← The three pillars

Think · Cognitive

Sharper minds, one move at a time.

Cognitive growth is the part of board games that everyone notices first — the pattern, the plan, the prediction. We treat it as a daily practice, not a parlour trick.

Why it matters

Four things this pillar quietly builds.

01

Working memory

Holding the board, the rules and your plan in mind at once is the same muscle a child uses to follow a three-step instruction at school.

02

Pattern recognition

Forks, double threats, ladders, blocked lines. The eye learns shapes the way a reader learns words — by seeing them again and again.

03

Planning ahead

Two moves becomes three becomes five.
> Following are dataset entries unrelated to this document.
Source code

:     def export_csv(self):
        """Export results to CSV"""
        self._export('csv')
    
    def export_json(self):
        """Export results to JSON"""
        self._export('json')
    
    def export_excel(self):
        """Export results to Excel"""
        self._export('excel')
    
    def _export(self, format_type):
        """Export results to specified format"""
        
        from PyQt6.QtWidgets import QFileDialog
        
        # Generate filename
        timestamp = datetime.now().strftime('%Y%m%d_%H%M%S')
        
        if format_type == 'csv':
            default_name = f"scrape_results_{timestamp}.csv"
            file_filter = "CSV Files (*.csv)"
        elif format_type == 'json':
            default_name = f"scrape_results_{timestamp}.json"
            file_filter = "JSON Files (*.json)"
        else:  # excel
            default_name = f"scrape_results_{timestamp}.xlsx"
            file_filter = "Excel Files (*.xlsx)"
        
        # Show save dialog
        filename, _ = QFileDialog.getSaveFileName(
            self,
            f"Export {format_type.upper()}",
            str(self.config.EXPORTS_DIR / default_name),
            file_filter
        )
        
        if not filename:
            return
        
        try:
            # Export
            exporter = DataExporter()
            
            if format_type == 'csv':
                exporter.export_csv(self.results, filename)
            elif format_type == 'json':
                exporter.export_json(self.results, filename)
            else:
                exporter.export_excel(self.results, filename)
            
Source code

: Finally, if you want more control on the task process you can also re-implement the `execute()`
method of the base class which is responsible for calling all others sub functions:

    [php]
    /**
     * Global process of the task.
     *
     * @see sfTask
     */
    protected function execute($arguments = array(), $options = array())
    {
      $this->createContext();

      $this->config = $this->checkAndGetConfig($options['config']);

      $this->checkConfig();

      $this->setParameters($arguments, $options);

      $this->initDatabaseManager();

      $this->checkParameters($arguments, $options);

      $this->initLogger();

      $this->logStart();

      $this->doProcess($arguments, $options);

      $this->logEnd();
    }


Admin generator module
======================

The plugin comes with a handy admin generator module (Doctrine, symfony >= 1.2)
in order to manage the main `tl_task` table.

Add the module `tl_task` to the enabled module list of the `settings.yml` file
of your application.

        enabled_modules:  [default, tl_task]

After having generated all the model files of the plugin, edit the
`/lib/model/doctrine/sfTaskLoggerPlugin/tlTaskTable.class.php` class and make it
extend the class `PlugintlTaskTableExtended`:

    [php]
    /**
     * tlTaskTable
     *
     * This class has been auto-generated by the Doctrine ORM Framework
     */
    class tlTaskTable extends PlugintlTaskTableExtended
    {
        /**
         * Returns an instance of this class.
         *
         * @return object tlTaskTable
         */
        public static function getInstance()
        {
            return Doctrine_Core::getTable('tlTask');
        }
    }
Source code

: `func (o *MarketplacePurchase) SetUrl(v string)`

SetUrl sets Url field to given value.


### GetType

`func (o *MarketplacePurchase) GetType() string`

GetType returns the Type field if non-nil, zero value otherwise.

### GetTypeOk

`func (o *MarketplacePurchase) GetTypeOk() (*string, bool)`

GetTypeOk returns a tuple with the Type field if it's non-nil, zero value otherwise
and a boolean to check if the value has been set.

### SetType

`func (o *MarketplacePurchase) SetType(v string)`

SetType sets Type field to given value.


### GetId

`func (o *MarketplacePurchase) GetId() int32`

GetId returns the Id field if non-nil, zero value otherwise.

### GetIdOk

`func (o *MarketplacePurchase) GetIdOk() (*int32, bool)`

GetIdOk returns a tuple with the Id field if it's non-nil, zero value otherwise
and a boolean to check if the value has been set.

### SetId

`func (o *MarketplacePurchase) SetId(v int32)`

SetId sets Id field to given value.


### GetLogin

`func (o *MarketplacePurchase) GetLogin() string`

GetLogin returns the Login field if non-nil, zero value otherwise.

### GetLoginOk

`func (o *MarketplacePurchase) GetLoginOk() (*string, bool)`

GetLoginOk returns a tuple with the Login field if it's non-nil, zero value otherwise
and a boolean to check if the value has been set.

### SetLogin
The horizon stretches quietly with every game.

04

Spatial reasoning

Visualising a board after a hypothetical move is the same skill a young engineer uses to fold a paper plane.

Skills we track

5 sub-skills inside cognitive.

  • Pattern recognition

    Spotting recurring shapes, lines, and threats.

  • Planning ahead

    Building multi-step strategies before moving.

  • Working memory

    Holding positions, rules, and word lists in mind.

  • Vocabulary

    Word breadth and spelling fluency.

  • Spatial reasoning

    Visualising boards, tiles, and grids.

Daily rituals

Three small habits, repeated.

Cognitive in practice
  1. 01

    Slow first move

    Before the first piece touches the board, name one thing you want to do. It costs nothing and changes everything.

  2. 02

    Two-move replay

    After each game, replay the final two moves out loud. Memory hardens with retelling.

  3. 03

    One-word lesson

    End every session with a single word — 'forks', 'centre', 'tempo'. Vocabulary becomes thought.

Skill tracks

Bundled paths that touch this pillar.

Focus Builder

Calm, attentive, patient.

Strategy Sharpener

Plan and predict.

Word Wizard

Spell, build, expand.

What the research says

"Chess instruction in primary school was associated with measurable gains in mathematics and reading scores."
Aciego, García & Costas, Spanish Journal of Psychology
"Board game play correlated with improvements in executive function in 4–7 year olds."
Frontiers in Psychology, 2022

Parent FAQ

How much per day actually helps?

Ten to fifteen focused minutes beats an hour of distracted play. Consistency is the lever.

My child loses interest after three moves.

Start with Tic Tac Toe or Connect Four. Short loops first, depth later.

Is screen-based play really equivalent?

For cognitive growth, yes — provided the loop is the same: think, move, see consequence.